A philosophical wobble about ‘Inside Out’

I have recently discovered the ‘philosophical wobble’ as part of my philosophical inquiry (PI) training, which is a point of contention in your mind where there are no clear answers to questions but instead raise more questions. Yesterday, Talon (Mr 8) and family went to see the new Pixar animated film, Inside Out.   It definitely left me with a few wobbles. I found it to be highly entertaining, but I left the theatre feeling torn because there were missed opportunities.
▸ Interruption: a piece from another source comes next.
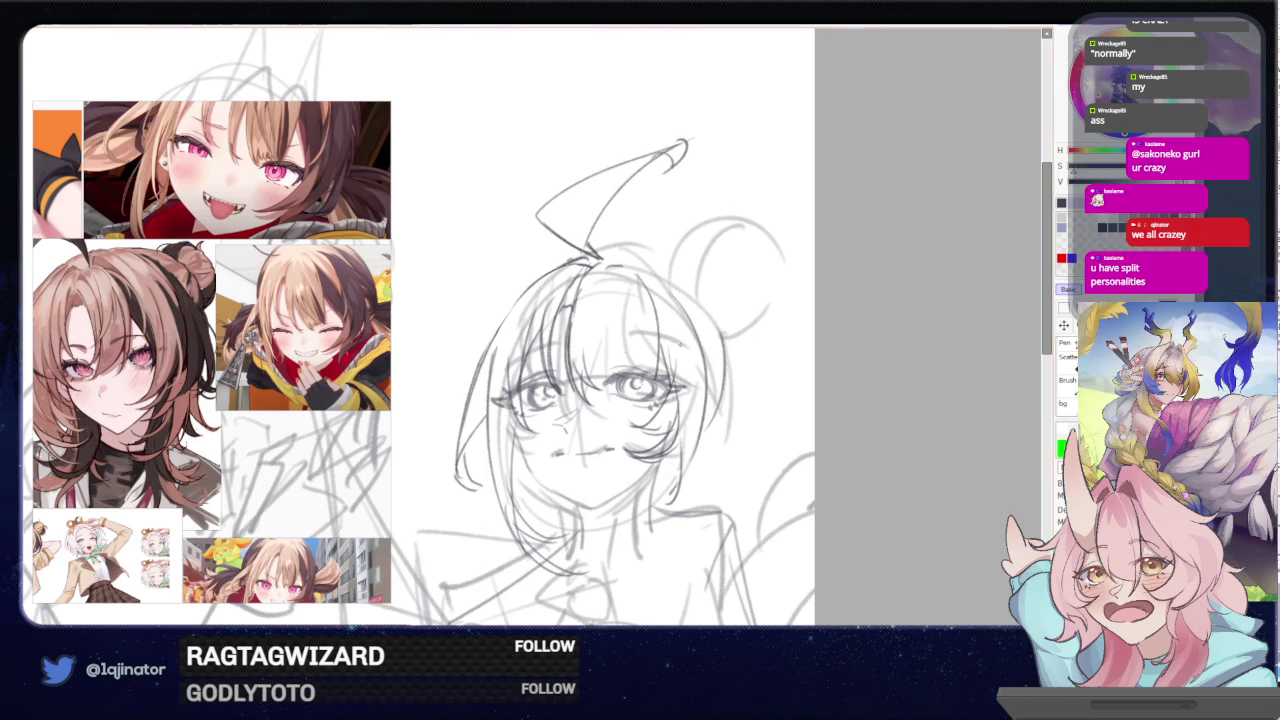
{"action": "scroll", "coordinate": [518, 327], "scroll_direction": "down", "scroll_amount": 2}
Inside Out is specifically about a young girl, Riley, who is struggling after her family moves from one city to another. The inner workings of her mind are illustrated through characters representing her emotions: Joy, Anger, Fear, Disgust, and Sadness. These emotions staff a control room of her mind. Normally Joy (voiced by the amazing Amy Poehler) is in charge of the happy, pre-adolescent Riley’s brain, but the move causes a big upset in the balance of her psyche, which is the focus of the movie.  

This two minute trailer will give you a great snap-shot, if you haven’t seen it yet.
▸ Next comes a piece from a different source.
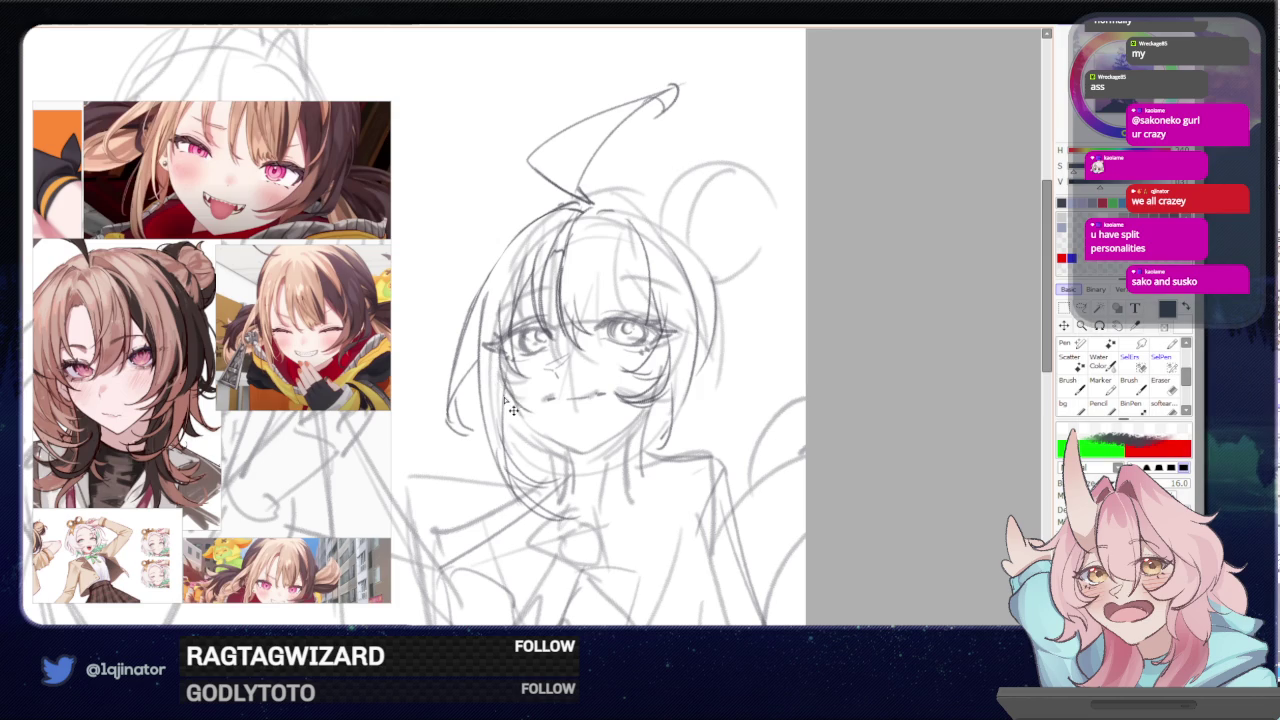
{"action": "left_click_drag", "start_coordinate": [497, 358], "coordinate": [528, 442]}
Two of the emotions get lost in the darkest corners of her mind. This leaves three emotions in control and they need to work together to maintain a balance in Riley’s life. They don’t succeed. They try a variety of different methods but alas, nothing they do works and ultimately, the entire control centre shuts down. ‘If at first you don’t succeed, then give up because anything else you do is pointless’ seemed to be the underpinning message of this aspect of the movie.

Inside Out provided plenty of fertile ground for PI–style open-ended dialogue with Mr 8. We were able to talk about the different emotions and what it means to have control. We also discussed how everyone is unique and how we all handle situations differently. One amazing thing about open-ended dialogue with a small person is the realisation that they can have an excellent grasp of what we traditionally consider ‘grown-up’ concepts. 

At the end of the movie there was a three-minute segment through the credits, which showed the control centres within various characters. It was brilliant. I really enjoyed the movie and recommend that you watch it with a small person, so that you can have a philosophical conversation.